Robert Murray, CEO of Murray Energy Corp., the largest coal company in the US, has long tried to convince people that global warming is a hoax. But even he admits that the so-called “clean coal technologies” are a load of nothing — a lie.
Coalers against coal
“Carbon capture and sequestration does not work. It’s a pseudonym for ‘no coal,’” the CEO of Murray Energy, the country’s largest privately held coal-mining company, told E&E News.
Carbon capture and storage (CCS), the proposed technique, involves trapping the carbon from burning coal and then storing it permanently, usually underground. This is a challenging task, both technologically, and financially. In a world where natural gas is often cheaper than coal and where renewables are becoming more and more affordable, coal is struggling to keep up in any form. There’s a lot of concern about the scientific and economic possibility of CCS, even ignoring environmental concerns. So CCS, often referred to as “clean coal,” seems expensive, ineffective, and an overall counterproductive option.
Still, CCS has been touted as a magic solution for the natural fall of the coal industry, which is why it’s so unexpected to see someone like Murray speak against it so bluntly. Murray went on record saying that ‘clean coal’ just doesn’t do anything.
“It is neither practical nor economic, carbon capture and sequestration,” he said last week. “It is just cover for the politicians, both Republicans and Democrats that say, ‘Look what I did for coal,’ knowing all the time that it doesn’t help coal at all.”
The cat is out of the bag, but really, the news here isn’t that clean coal doesn’t do anything — it’s that big execs are admitting it.
Clean coal doesn’t exist
This is not a new type of statement. Environmentalists such as Dan Becker, director of the Sierra Club’s Global Warming and Energy Program, have often claimed that the term “clean coal” is misleading: “There is no such thing as clean coal and there never will be. It’s an oxymoron,” he said. He’s not the only one to hold that view.
“There is no such thing as ‘clean coal,’” Travis Nichols, a spokesman for the environmental giant Greenpeace, told The Huffington Post by email. “It’s a myth used by the industry to get taxpayer money in order to prop up a dying industry. It’s worse than pixie dust and hope, it’s coal dust and nope. Coal miners deserve a just transition, not snake oil and empty promises.”
Even other coal industry CEOs publically admit ‘clean coal’ is all hype. In an interview with ABC, Martin Moore, who is the CEO of CS Energy, one of the biggest energy company Australia, said new generation coal plants use less coal for the same amount of energy and “can have about 25 per cent less emissions”. But even him wasn’t impressed by ultra-super-critical plants.

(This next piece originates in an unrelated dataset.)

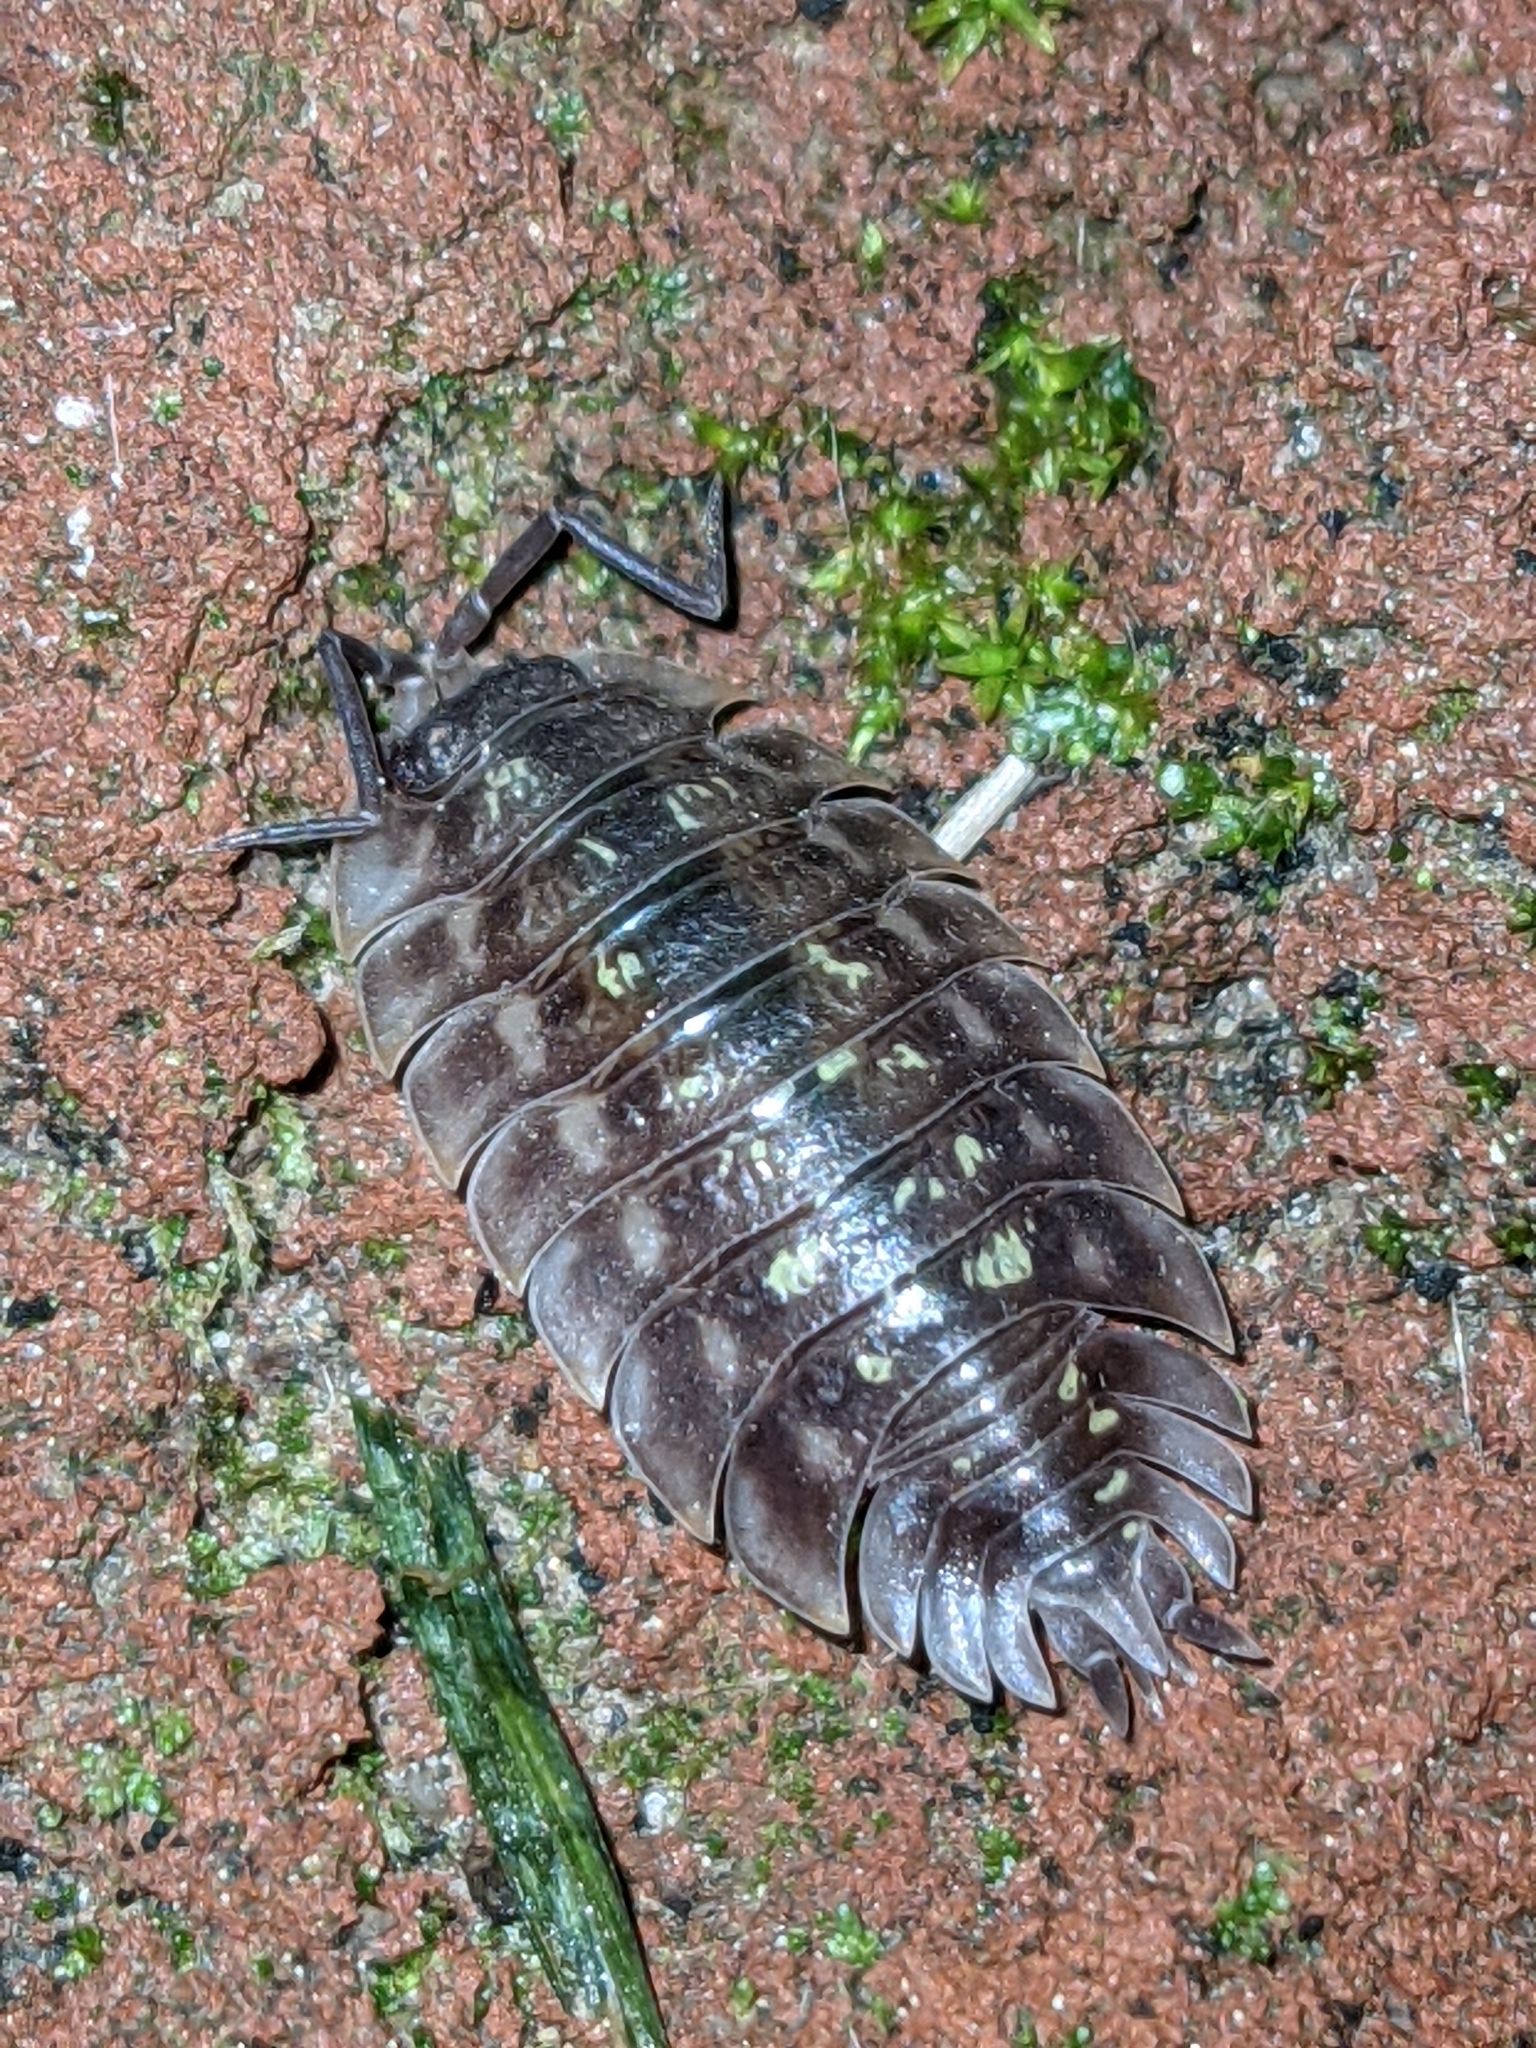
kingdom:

“It’s not game-changing. You’ve still got to think that ultra-super-critical produces twice the emissions of gas-fired technology,” he said.
The science backs it up. Clean coal is indeed an oxymoron and its technological potential has yet to be demonstrated. CCS consumes a lot of energy (25% more), while producing the same yield. But that isn’t even the difficult part. You have to carry millions and millions of tons of high-pressure CO2, safely store them somewhere, using an infrastructure that doesn’t exist. Again, you have to do all this while competing with natural gas and renewables which are already cheaper than coal. It’s just a big no-no, on all fronts.
So if doesn’t make scientific sense, it doesn’t make economic sense, and even coal people are against it — why does President Trump insist on fighting this losing battle?
“My administration is putting an end to the war on coal,” Trump said. “We’re going to have clean coal, really clean coal.”
We don’t really know for sure, but as it’s been so often the case, the President is lying. “Really clean coal” simply doesn’t exist. Just look at this statement from the Office of Fossil Energy, explaining the state of CCS technology:
“Today’s capture technologies are not cost-effective when considered in the context of storing CO2 from existing power plants. DOE/NETL analyses suggest that today’s commercially available post-combustion capture technologies may increase the cost of electricity for a new pulverized coal plant by up to 80 percent and result in a 20 to 30 percent decrease in efficiency due to parasitic energy requirements. Additionally, many of today’s commercially available post-combustion capture technologies have not been demonstrated at scales large enough for power-plant applications.”
Sure, there are several small CCS experiments scattered across the world, but in the US at least, a working CCS carbon plant just doesn’t exist.
So instead of diverting efforts and resources into a technology that can’t work, why not focus on something that is already working?